▶ **PAGE TEXT**
[Start of section]
17/07/2023
From Change Seven Poetry Editor, Doug Van Gundy:
The literary community lost a dear friend on Saturday, poet (and poetry advocate) Bill King.
If you knew Bill personally, you know how lucky you are. If you didn’t, let me offer you this brief introduction: Bill taught literature and creative writing to a generation of students at Davis
and Elkins College in Elkins, WV. He was a generous teacher — the grown-up at the front of the classroom who convinced his students that a child-like sense of wonder and excitement about
literature and writing was the only possible response to the miracle of the written word. He was also a keen-eyed editor of the poetry of others — students and friends alike.
He was also the guy in the neighborhood with the greenest thumb, the biggest pumpkins, the sweetest-smelling roses and
the hand-painted sign between his flowerbed and the street that read, “We love our sunshine, please consider parking a little further down the block”.
Bill was all of these people because Bill was a person who believed. Bill believed in the surpassing beauty of a brook trout, the therapeutic power of sinking one’s hands into the soil, the
idea that nothing should be beneath our notice, and no-one should be beneath our empathy.
[End of section]
▶ **ASSIGNMENT**
Quote the passage of the tribute to Bill King starting at "Bill was all" and ending at "beneath our empathy.", word for word. The items come from a separate source and have no connection to the tribute to Bill King.

(Listings of object displacement)
[Start of section]
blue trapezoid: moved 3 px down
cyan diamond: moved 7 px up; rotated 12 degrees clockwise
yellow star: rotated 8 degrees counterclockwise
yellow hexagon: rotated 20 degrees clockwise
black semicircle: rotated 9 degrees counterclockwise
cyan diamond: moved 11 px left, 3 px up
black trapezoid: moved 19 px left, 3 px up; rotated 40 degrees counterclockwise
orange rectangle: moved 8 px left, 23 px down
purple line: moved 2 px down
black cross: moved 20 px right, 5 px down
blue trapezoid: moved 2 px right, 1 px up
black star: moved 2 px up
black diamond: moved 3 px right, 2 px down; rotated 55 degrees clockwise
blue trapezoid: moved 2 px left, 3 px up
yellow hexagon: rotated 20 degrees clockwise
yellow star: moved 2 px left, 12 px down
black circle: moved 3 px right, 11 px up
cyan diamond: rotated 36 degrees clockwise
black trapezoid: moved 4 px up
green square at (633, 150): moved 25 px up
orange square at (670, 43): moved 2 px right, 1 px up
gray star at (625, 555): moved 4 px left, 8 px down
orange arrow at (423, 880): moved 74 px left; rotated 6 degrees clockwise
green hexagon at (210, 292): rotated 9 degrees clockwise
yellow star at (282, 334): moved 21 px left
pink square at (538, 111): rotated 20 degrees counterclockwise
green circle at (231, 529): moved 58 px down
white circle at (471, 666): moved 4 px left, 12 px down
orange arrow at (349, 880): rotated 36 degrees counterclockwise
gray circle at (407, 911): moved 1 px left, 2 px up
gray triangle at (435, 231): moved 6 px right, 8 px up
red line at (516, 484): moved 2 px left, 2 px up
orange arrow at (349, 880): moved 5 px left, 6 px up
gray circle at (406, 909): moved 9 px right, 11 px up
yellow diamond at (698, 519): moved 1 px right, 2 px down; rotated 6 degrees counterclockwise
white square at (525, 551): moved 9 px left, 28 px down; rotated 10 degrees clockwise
[End of section]
▶ **RESPONSE**
Bill was all of these people because Bill was a person who believed. Bill believed in the surpassing beauty of a brook trout, the therapeutic power of sinking one’s hands into the soil, the
idea that nothing should be beneath our notice, and no-one should be beneath our empathy.